Last night, I attended the Think City / Dream Vancouver city councillors debate at the Alice McKay room in Library Square (Full disclosure: I am a Dream Vancouver volunteer, and asked a pre-scripted question at last night’s debate. I was also an unsuccessful Vision Vancouver Park Board nominee).
The debate was, to me, surprisingly well attended – probably near 200 people, and a fantastic mixture of youth and …umm… older adults were present. The debate was moderated by Kera McArthur (of Dream Vancouver) and Charlie Smith (of the Georgia Straight). The participating candidates were Ellen Woodsworth of COPE, Michael Gellar of the NPA and Geoff Meggs of Vision Vancouver). The questions were divided into 3 sections: housing, civic engagement and transportation.
The housing section produced by far the most energetic debate between the 3, as there are some clear differences, mostly in approach as opposed to goals, between the 3 parties. Of note: The NPA (or at least Michael Gellar, as he seemed to contradict the NPA party line numerous times throughout the night, and indeed, took the time to distance himself from the current NPA to what he was calling the new NPA) oppose building shelter beds as, if I understood correctly, actually not being helpful in the long run. Vision supports building emergency shelter beds as a short term solution, but maybe not in Storyeum. COPE likewise wants to build emergency shelter beds, and wants to see if Little Mountain can be used while its waiting for redevelopment.

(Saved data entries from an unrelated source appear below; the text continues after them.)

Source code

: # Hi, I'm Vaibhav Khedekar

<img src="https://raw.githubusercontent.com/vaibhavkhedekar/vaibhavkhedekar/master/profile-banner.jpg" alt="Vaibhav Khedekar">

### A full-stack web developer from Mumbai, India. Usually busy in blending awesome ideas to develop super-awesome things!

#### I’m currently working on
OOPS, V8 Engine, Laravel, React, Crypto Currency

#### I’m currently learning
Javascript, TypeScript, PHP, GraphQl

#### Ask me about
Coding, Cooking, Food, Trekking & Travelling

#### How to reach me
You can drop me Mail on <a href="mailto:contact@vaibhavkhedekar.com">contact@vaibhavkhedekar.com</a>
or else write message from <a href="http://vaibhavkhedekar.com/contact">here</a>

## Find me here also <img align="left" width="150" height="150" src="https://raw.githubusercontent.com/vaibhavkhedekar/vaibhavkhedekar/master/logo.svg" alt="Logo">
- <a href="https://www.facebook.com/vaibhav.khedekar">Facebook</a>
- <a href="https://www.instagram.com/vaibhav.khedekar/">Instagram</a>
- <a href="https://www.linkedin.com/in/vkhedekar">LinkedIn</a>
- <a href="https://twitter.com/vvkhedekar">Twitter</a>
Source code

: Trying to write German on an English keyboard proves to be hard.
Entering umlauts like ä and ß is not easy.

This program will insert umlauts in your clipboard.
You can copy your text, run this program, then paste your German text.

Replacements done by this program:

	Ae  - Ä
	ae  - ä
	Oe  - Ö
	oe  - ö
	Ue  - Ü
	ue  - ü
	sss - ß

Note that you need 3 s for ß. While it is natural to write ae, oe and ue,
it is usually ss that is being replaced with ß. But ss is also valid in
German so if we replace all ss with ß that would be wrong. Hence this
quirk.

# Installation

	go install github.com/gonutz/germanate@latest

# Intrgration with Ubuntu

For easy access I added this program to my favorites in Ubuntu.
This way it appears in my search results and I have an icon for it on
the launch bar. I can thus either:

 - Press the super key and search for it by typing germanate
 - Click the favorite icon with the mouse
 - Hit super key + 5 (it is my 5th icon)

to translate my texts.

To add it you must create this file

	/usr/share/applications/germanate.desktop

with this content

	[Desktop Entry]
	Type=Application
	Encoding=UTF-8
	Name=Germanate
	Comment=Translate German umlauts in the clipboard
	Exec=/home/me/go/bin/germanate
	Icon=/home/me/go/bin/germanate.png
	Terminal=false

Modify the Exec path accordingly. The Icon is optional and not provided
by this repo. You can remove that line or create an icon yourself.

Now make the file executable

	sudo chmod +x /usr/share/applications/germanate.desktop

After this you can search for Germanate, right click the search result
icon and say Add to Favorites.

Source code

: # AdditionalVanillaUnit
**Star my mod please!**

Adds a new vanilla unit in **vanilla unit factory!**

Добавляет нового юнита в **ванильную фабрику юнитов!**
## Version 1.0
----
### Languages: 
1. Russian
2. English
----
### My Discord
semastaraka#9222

When it came to civic engagement, they all more or less agreed: there needs to be a change in how accessible councillors are and how the consultation process is handled. They all did not want an arm’s-length office of consultation, as it would add a layer between the public and council. I personally feel that they were missing the point of what this office’s role would be, but it seems there will not be one. The debate aboute finance and electoral reform was more interesting: COPE supports a wards system. Vision wants to investigate, and strike a comittee, but not until the next election, and if I recall correctly, the NPA are also willing to investigate, but note that reform has already been defeated in a referendum. All three spoke well of the Berger report, but were essentially non-committal.
Transportation was the least interesting, although notable in that Michael Gellar seems quite removed from the stated platform of the NPA on the issue of the Burrard Bridge. COPE & Vision oppose Gateway, NPA supports it. All support improved cycling infrastructure, and pilots on physically seperating cyclists and motor vehicles. Vision would support a rental-based city-wide bicycle program, COPE would like a free one.
Overall, here’s my feeling on how the individual councillors did:
- Ellen Woodsworth seemed somewhat out of her league here. She was hesitant, and to be honest, seemed a little pie-in-the-sky to my tastes. However, she earns major brownie points (and probably my vote) for clearly and explicitly placing gender issues as a part of every single discussion, and it seems clear to me that she would be an eloquent champion for womens’ issues in council.
- Michael Gellar is highly entertaining, and would be a good, hard-working councillor I believe. However, he comes across as a pompous, privileged white male who has no idea that he is indeed, that. His casual references to travel locals, meetings with various other players all reinforced this. He also took an inexcusable, unecessary dig at Vancouver’s city workers, which, were there any justice, would cost him any chance at being elected, despite his attempts to later back-pedal. I do believe, in his defence, that it sounded much worse than he meant given his expression just after speaking (he immediately blushed, looked down and was still – the only time of the night he was not highly animated).
- Geoff Meggs is a policy wonk. He knows his stuff, he’s cautious about speaking to things he’s unsure of. He toes the Vision party line very well. I believe he’s passionate about what he believes in. That being said, he is a very dry speaker, and doesn’t communicate his excitement very well. He also, and this is the most important, I believe, clearly has a lot of experience in how the city works, how to interact with the media, and community consultation. He would make a highly effective, if possibly somewhat hidden-behind-the-scenes city councillor.
I’m hopeful that Think City will post either an audio or video of the debate up online sometime soon, so that you may all see it. As a last note, I think that the councillors are probably far more important to the running of the city than the mayor, given that, in reality, the mayor is just one more vote on council – so be sure to readÂ up on the council candidates, and if you can, attend other debates featuring them.